## What you need to do
Where "Britain" appears in a line of the entries below, that line should be copied.

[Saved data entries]
+ + + + + + +
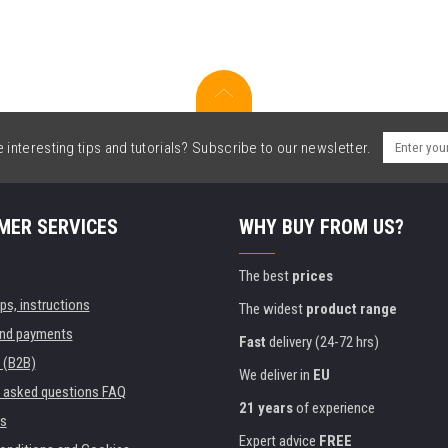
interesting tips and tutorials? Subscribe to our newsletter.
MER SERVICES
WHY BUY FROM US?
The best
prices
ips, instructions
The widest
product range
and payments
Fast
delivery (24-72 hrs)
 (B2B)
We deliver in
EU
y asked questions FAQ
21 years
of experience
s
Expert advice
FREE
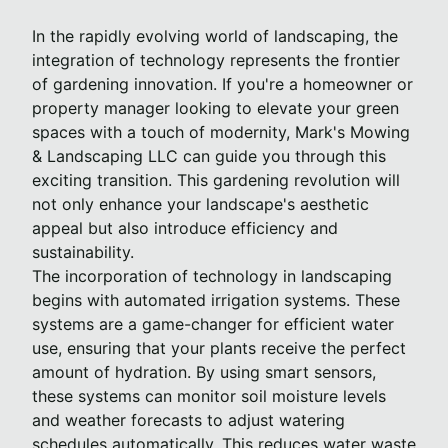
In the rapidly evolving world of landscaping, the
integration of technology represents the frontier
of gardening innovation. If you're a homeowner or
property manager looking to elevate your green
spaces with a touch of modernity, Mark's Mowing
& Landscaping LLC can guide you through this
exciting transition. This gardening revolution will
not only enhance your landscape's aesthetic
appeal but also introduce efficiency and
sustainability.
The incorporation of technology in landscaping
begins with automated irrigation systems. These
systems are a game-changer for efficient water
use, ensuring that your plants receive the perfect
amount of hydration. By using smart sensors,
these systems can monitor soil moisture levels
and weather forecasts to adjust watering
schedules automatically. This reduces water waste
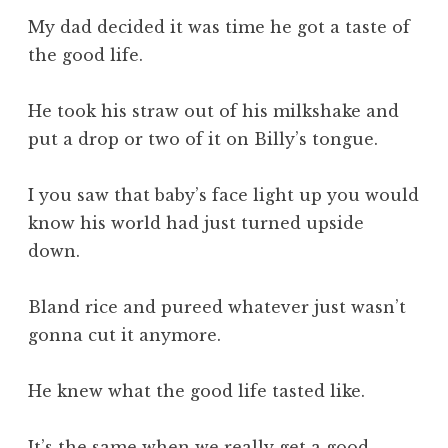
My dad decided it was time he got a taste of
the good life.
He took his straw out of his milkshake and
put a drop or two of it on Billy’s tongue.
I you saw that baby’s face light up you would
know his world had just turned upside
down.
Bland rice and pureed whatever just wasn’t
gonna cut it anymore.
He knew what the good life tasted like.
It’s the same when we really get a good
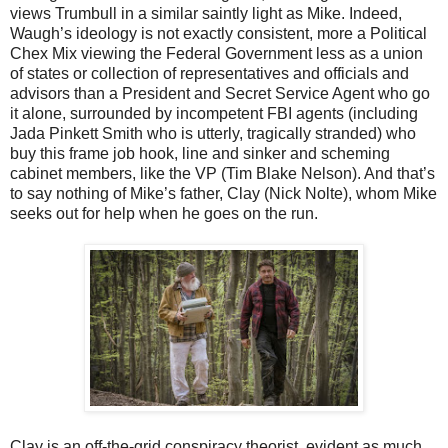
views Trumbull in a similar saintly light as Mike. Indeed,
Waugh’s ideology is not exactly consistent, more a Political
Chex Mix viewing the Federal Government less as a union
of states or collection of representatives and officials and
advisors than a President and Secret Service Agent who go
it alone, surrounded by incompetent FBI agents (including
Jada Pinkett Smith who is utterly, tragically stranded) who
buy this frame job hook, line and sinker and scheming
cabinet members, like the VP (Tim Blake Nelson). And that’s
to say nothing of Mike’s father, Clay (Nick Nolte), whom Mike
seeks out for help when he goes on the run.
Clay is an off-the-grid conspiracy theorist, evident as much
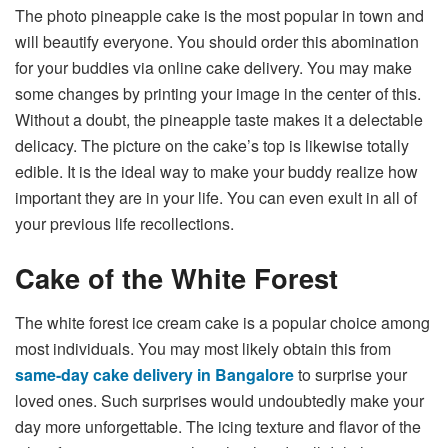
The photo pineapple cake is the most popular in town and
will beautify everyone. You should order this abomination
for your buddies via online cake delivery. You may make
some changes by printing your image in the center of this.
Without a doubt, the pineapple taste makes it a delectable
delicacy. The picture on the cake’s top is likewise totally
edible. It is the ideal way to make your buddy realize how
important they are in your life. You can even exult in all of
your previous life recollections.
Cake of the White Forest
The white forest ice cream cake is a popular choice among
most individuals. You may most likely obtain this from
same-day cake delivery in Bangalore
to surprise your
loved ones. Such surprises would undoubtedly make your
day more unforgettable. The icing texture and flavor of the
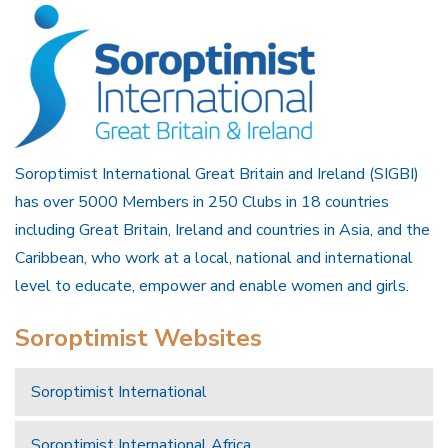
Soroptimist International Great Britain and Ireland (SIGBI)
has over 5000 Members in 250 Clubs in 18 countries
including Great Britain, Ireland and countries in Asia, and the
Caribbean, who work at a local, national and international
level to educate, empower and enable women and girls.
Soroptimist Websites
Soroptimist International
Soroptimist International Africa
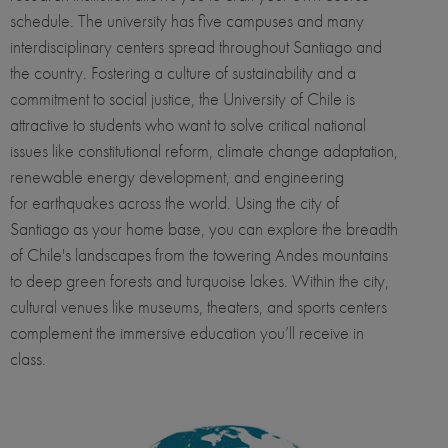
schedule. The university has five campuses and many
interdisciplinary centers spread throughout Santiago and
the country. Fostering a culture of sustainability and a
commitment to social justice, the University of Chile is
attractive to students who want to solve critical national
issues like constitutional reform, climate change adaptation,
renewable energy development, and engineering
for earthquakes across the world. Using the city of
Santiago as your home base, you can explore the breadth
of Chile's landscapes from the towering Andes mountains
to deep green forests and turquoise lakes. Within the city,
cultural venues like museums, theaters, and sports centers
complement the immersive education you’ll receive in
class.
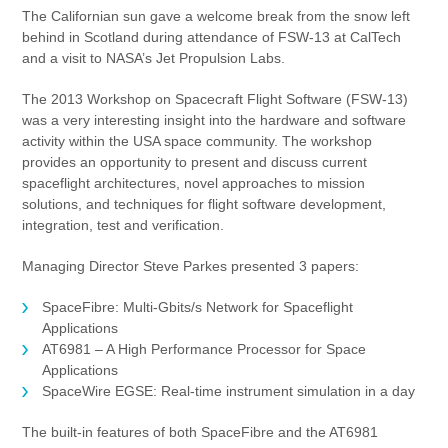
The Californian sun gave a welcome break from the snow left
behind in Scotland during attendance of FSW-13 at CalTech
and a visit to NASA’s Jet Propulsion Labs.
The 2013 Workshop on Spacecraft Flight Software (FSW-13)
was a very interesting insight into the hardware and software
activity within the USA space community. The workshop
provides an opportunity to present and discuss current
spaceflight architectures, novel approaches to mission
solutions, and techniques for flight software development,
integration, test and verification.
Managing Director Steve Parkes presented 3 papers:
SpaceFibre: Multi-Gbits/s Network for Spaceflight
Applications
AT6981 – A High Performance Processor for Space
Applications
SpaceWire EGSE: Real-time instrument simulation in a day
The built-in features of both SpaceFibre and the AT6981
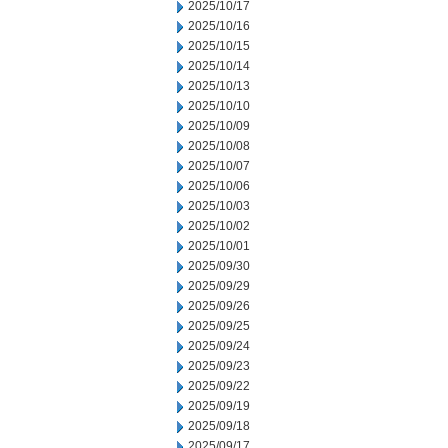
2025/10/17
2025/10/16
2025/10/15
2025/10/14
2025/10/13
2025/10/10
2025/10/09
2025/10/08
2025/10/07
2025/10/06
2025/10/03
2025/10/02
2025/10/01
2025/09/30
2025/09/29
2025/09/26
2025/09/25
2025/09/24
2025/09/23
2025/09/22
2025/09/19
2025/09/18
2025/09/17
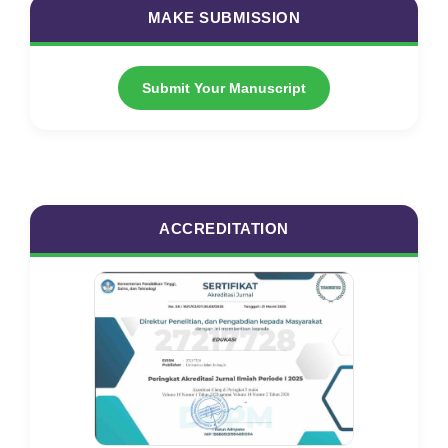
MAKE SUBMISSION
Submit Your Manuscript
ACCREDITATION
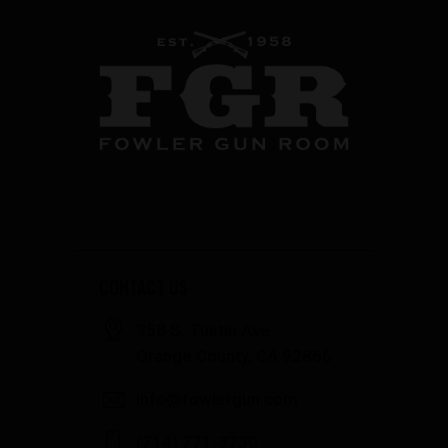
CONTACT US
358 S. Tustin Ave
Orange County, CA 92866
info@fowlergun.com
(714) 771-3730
+ + + + + + +
## Exercise result
Soroptimist International Great Britain and Ireland (SIGBI)
including Great Britain, Ireland and countries in Asia, and the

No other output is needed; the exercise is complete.